Ancora la famiglia in scena nel cinema iraniano. Questa famiglia così normale, monogamicamente solida, ovattata nel suo guanciale di affetto, ottime intenzioni, sopportazione all'interno di una società e un potere che parrebbero all'apparenza non riuscire e forse neppure essere intenzionato ad intromettersi nel privato tran tran. E invece non solo lo fa. Addirittura la famiglia iraniana diventa una sorta parafulmine, di scarico a terra, di ammortizzatore della sofferenza di un popolo oppresso dal totalitarismo della repubblica sciita. Regge quanto può, ma se la pressione diventa eccessiva collassa.
Che è quanto avviene in Il seme del fico sacro, di Mohammad Rasoulof, titolo allusivo appunto di questa sorta di asfissia sociale e di avvelenamento dei pozzi delle relazioni più intime che un regime oppressivo e all'occorrenza, come nel caso delle proteste di Donna vita libertà successive all'uccisione della giovane Amini, violento condanna da decenni un popolo. Che, come dice una delle tre donne protagoniste del film, vorrebbe solo godere delle libertà che hanno tutti. E invece è vittima del contrario. E la famiglia, piccolo regno del compromesso e della comunicazione quanto meno civile se non proprio empatica, ne paga le peggiori conseguenze.

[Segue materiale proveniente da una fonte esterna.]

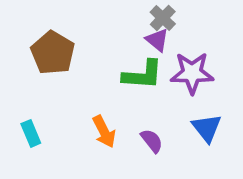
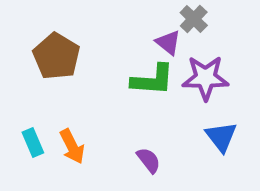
gray cross: (163, 18) -> (194, 19), moved
orange arrow: (104, 132) -> (72, 146), moved
purple semicircle: (152, 141) -> (149, 160), moved

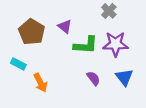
purple triangle: (168, 43) -> (65, 26), moved
cyan rectangle: (33, 143) -> (18, 64), moved, turned -40
purple semicircle: (149, 160) -> (93, 78), moved

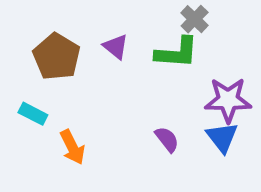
purple star: (115, 44) -> (228, 100), moved
green L-shape: (86, 45) -> (177, 53), moved

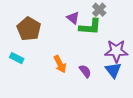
purple triangle: (116, 47) -> (73, 18), moved
orange arrow: (72, 147) -> (60, 64), moved

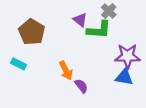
blue triangle: (113, 70) -> (124, 77), turned -42
purple semicircle: (85, 71) -> (81, 86), moved

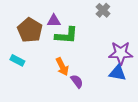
purple triangle: (80, 20) -> (54, 21), moved, turned -40
green L-shape: (99, 30) -> (66, 35), moved

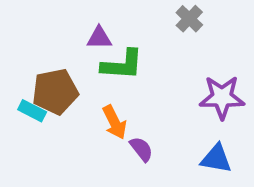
brown pentagon: (30, 30) -> (55, 92), moved, turned 30
blue triangle: (118, 73) -> (216, 159), moved

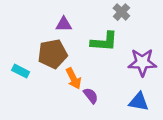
green L-shape: (122, 65) -> (104, 42), moved
brown pentagon: (55, 92) -> (53, 54), moved

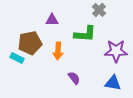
brown pentagon: (53, 54) -> (30, 43), moved
orange arrow: (74, 78) -> (58, 51), moved, turned 30

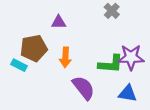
green L-shape: (85, 34) -> (111, 64), moved
purple semicircle: (74, 78) -> (83, 88), size x1.6

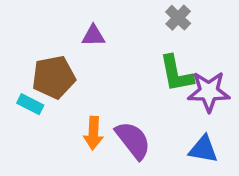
orange arrow: (65, 57) -> (93, 133), moved
green L-shape: (111, 64) -> (176, 74), moved, turned 75

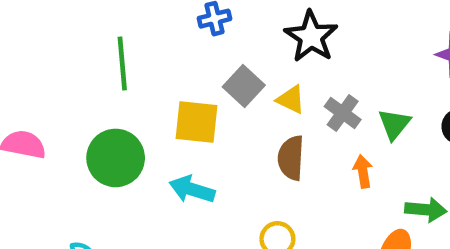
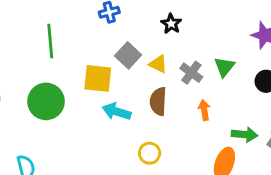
black star: (311, 37) -> (171, 24), size x0.6
green triangle: (394, 124) -> (224, 67), moved
cyan arrow: (192, 189) -> (116, 111), moved

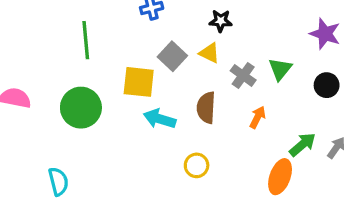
black star: (171, 24) -> (221, 21), turned -30
yellow triangle: (158, 64) -> (209, 53), moved
orange arrow: (204, 110) -> (258, 117), turned 36
green arrow: (245, 135) -> (303, 145), turned -45

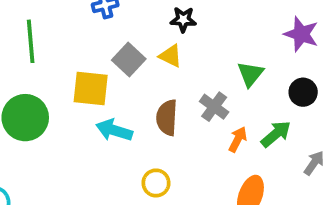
gray cross: (243, 75) -> (214, 107), moved
orange arrow: (258, 117) -> (238, 139), moved
green arrow: (303, 145) -> (276, 134), moved

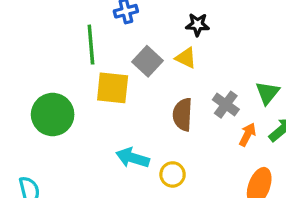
green line: (31, 41) -> (91, 45), moved
green triangle: (250, 74) -> (267, 93), moved
cyan arrow: (114, 130) -> (133, 158), moved

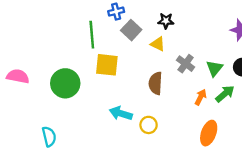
gray square: (148, 61) -> (131, 30), moved
gray cross: (226, 105) -> (186, 64), moved

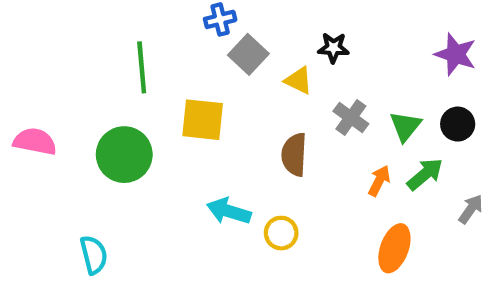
black star: (166, 21) -> (333, 48), moved
green line: (92, 35) -> (142, 67), moved

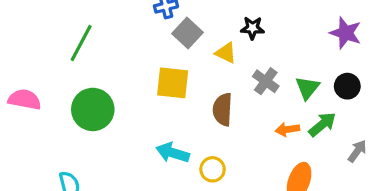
green line: (142, 67) -> (81, 43), moved, turned 33
yellow square: (203, 120) -> (173, 83), moved
orange arrow: (379, 181) -> (287, 129), turned -125

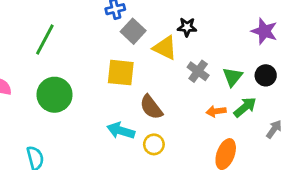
yellow triangle: (226, 53) -> (165, 48), size x1.4
brown semicircle: (223, 109) -> (151, 107), moved, turned -40

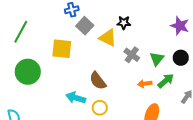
yellow square: (121, 73) -> (62, 49), moved

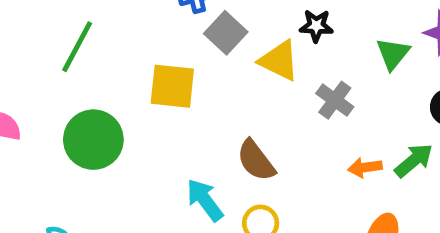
green triangle: (157, 59) -> (393, 54), moved
cyan arrow: (76, 98) -> (205, 200), turned 36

Certo, i giovani protestano, le vie di Tehran sono attraversate da manifestazioni, scontri, rappresaglie delle forze dell'ordine con uccisioni, menomazioni e arresti, ma la famiglia composta dal padre, Iman, neo-nominato giudice istruttore, dalla moglie Najmeh e dalle due figlie, la ventunenne Rezvan e l'adolescente Sana, ha tutti i numeri per restarne fuori, anzi aderire in toto alla narrazione del potere. Se non fosse che, direbbe De Gregori, la rivoluzione non si ferma davanti ad un portone.

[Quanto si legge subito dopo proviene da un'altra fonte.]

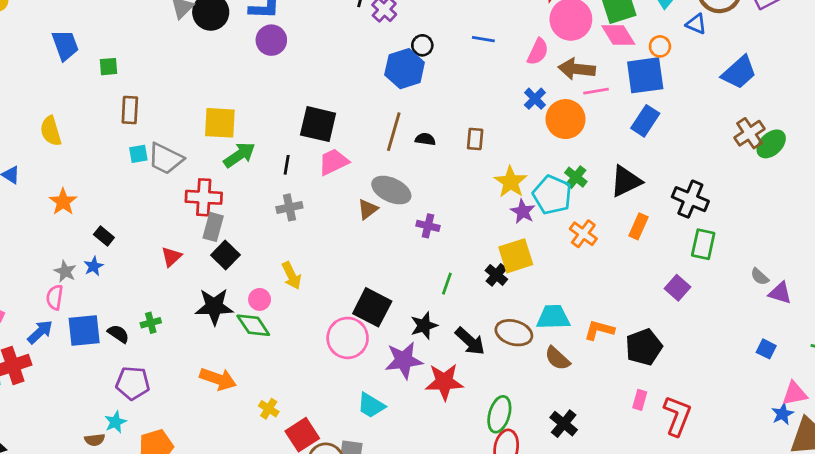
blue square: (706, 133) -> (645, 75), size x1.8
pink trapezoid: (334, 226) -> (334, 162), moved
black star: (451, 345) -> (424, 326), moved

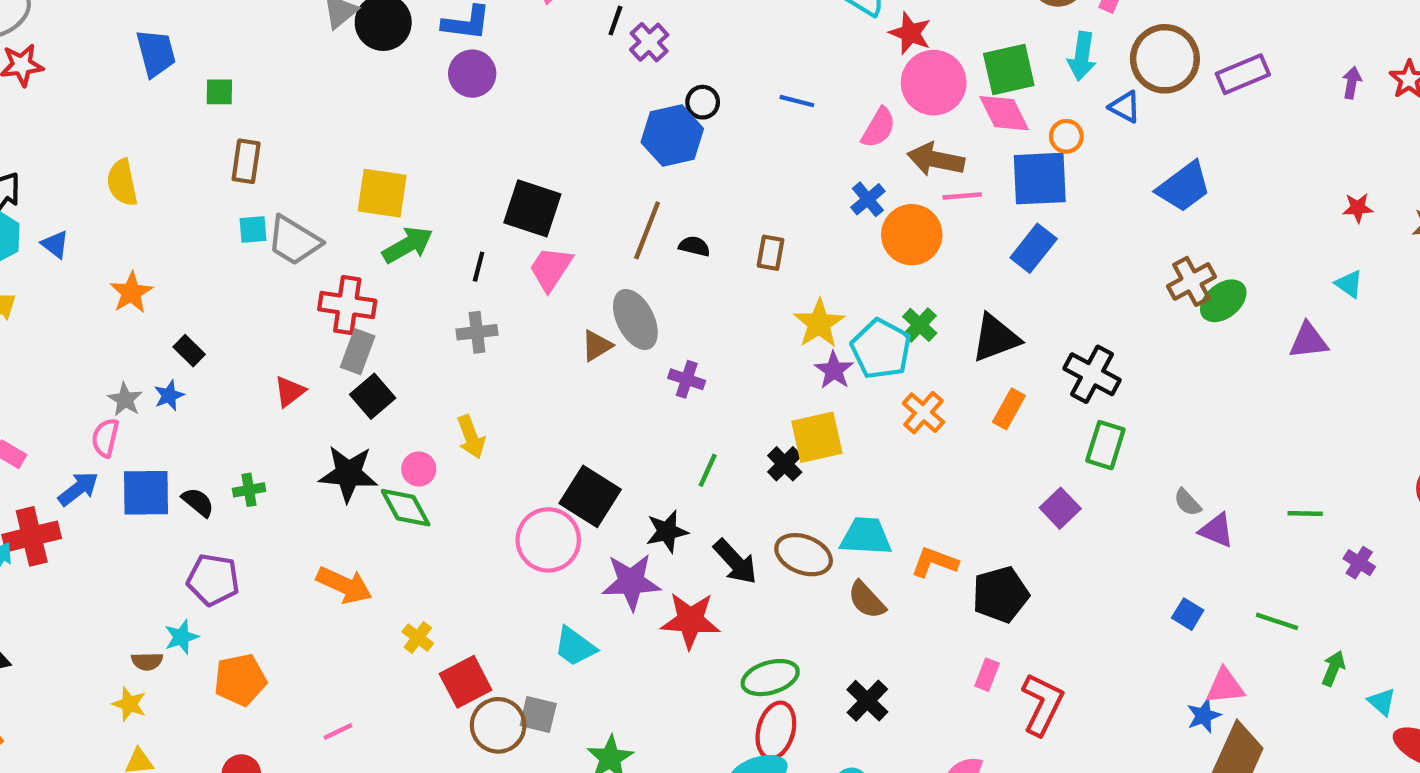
pink trapezoid: (334, 162) -> (551, 269), turned -36
gray ellipse: (391, 190) -> (635, 319), turned 33
green ellipse: (499, 414) -> (770, 678), turned 52

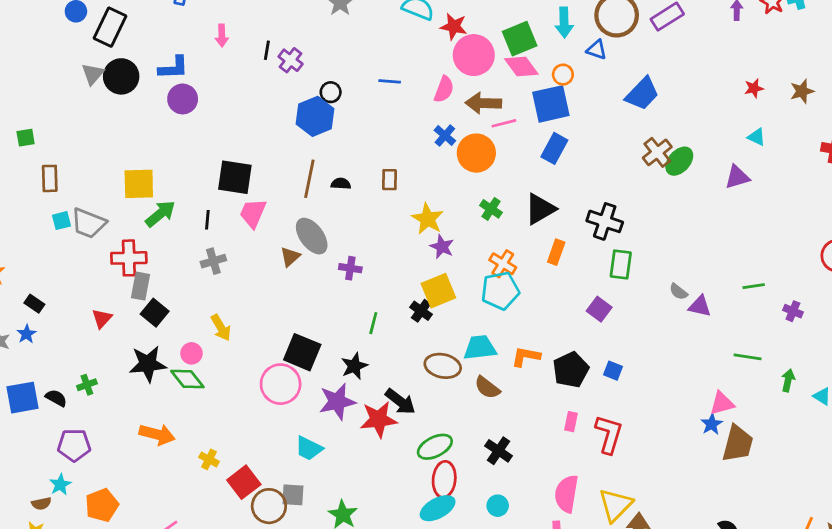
cyan pentagon: (881, 349) -> (500, 291), moved, turned -30
black arrow: (735, 562) -> (400, 401), moved
blue square: (1188, 614) -> (613, 371), moved

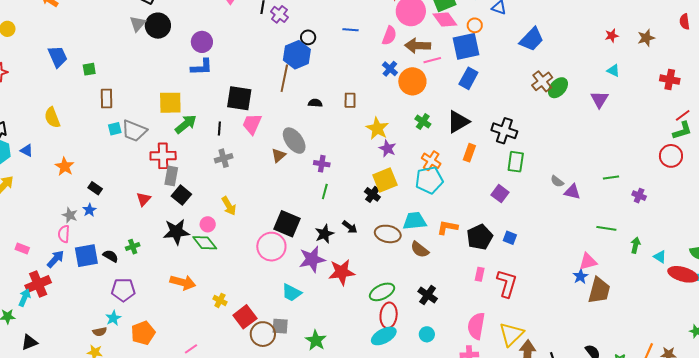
blue L-shape: (173, 68) -> (202, 67), moved
purple triangle: (737, 177) -> (599, 99), turned -42
brown line: (309, 179) -> (284, 78), moved
green line: (373, 323) -> (325, 191), moved
black arrow: (400, 401) -> (350, 227), moved, size x0.7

Entra con le due figlie informate e formate da internet e non dalla tv, con le idee della gioventù universitaria che si ribella, col naturale scontro generazionale figlio di ogni tempo, ma in Iran dopo più di quarant'anni di regime teocratico di più. Entra con la coscienza dei genitori costretti a scegliere tra piegarsi, aderire, addirittura farsi interprete dell'ingiustizia e della repressione oppure ribellarsi. Entra col dramma del padre al bivio tra rispetto dei valori fondamentali quali la giustizia e l'amore paterno e l'adesione al sistema e alla sua indole di sopraffazione
Tutti ingredienti ben congeniati che imprimono al film una forza indubbia sconfinante nel thriller del finale giustamente evocante quello di Shining, ma non incoerente come secondo una certa critica. Crediamo che sia stato condizionato tantissimo dalla volontà del regista, egli stesso perseguitato, di non rinunciare alla speranza.